■ HOW TO COMPLETE THIS TASK ■
Please give the lines below again exactly as they stand, from the one that contains "toute la famille" up to and including the one that contains "Vous aimerez aussi", leaving all pictures out.

(Page images and extracted text)
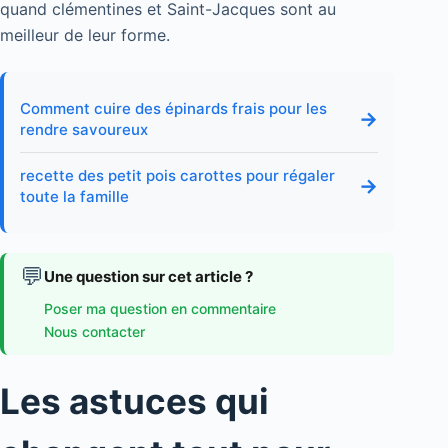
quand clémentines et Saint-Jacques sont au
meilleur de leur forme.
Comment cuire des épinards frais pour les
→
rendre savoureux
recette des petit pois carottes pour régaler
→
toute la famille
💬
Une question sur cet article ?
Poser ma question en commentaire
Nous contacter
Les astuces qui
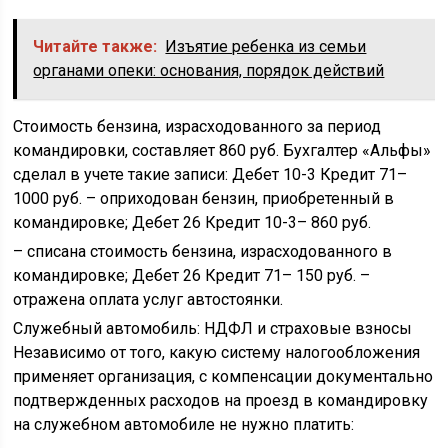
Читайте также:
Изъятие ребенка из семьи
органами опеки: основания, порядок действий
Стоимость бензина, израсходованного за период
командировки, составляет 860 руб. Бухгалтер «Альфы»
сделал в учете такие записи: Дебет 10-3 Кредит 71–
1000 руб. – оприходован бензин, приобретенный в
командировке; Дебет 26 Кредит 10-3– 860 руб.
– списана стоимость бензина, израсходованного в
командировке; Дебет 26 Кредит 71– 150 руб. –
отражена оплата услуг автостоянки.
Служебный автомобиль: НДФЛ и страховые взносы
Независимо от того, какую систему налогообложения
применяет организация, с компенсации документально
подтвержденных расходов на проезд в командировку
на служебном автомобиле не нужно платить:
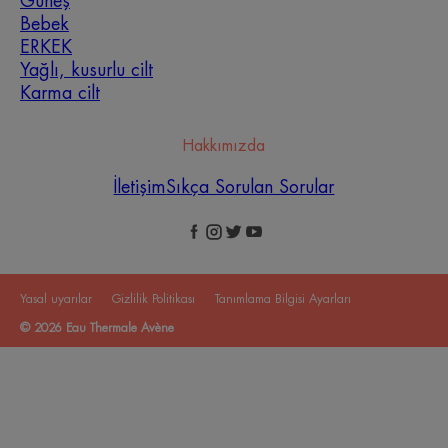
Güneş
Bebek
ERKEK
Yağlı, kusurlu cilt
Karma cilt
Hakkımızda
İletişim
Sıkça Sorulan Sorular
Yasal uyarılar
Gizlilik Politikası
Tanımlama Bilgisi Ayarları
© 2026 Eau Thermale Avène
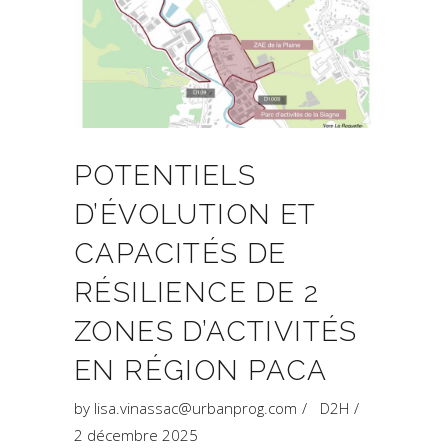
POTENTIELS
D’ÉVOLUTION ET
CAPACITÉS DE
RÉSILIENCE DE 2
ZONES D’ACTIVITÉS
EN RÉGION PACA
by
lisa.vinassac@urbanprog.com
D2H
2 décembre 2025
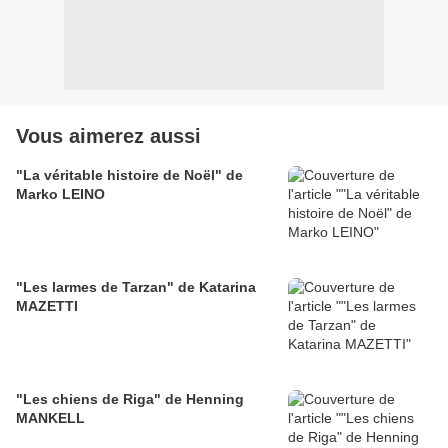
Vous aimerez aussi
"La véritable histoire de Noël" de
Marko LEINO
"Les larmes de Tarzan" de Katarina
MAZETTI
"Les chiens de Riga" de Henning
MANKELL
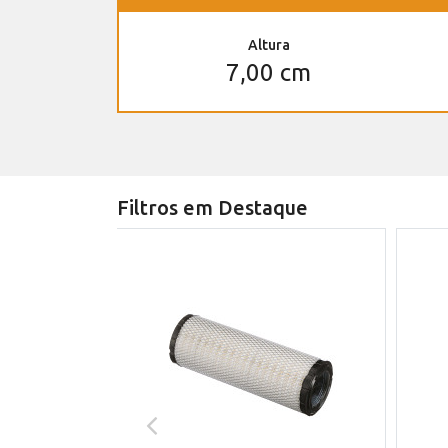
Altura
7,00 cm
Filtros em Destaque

■ COMPLETED EXERCISE ■
toute la famille
💬
Une question sur cet article ?
Poser ma question en commentaire
Nous contacter
Les astuces qui
Читайте также:
Изъятие ребенка из семьи
органами опеки: основания, порядок действий
Стоимость бензина, израсходованного за период
командировки, составляет 860 руб. Бухгалтер «Альфы»
сделал в учете такие записи: Дебет 10-3 Кредит 71–
1000 руб. – оприходован бензин, приобретенный в
командировке; Дебет 26 Кредит 10-3– 860 руб.
– списана стоимость бензина, израсходованного в
командировке; Дебет 26 Кредит 71– 150 руб. –
отражена оплата услуг автостоянки.
Служебный автомобиль: НДФЛ и страховые взносы
Независимо от того, какую систему налогообложения
применяет организация, с компенсации документально
подтвержденных расходов на проезд в командировку
на служебном автомобиле не нужно платить:
Güneş
Bebek
ERKEK
Yağlı, kusurlu cilt
Karma cilt
Hakkımızda
İletişim
Sıkça Sorulan Sorular
Yasal uyarılar
Gizlilik Politikası
Tanımlama Bilgisi Ayarları
© 2026 Eau Thermale Avène
POTENTIELS
D’ÉVOLUTION ET
CAPACITÉS DE
RÉSILIENCE DE 2
ZONES D’ACTIVITÉS
EN RÉGION PACA
by
lisa.vinassac@urbanprog.com
D2H
2 décembre 2025
Vous aimerez aussi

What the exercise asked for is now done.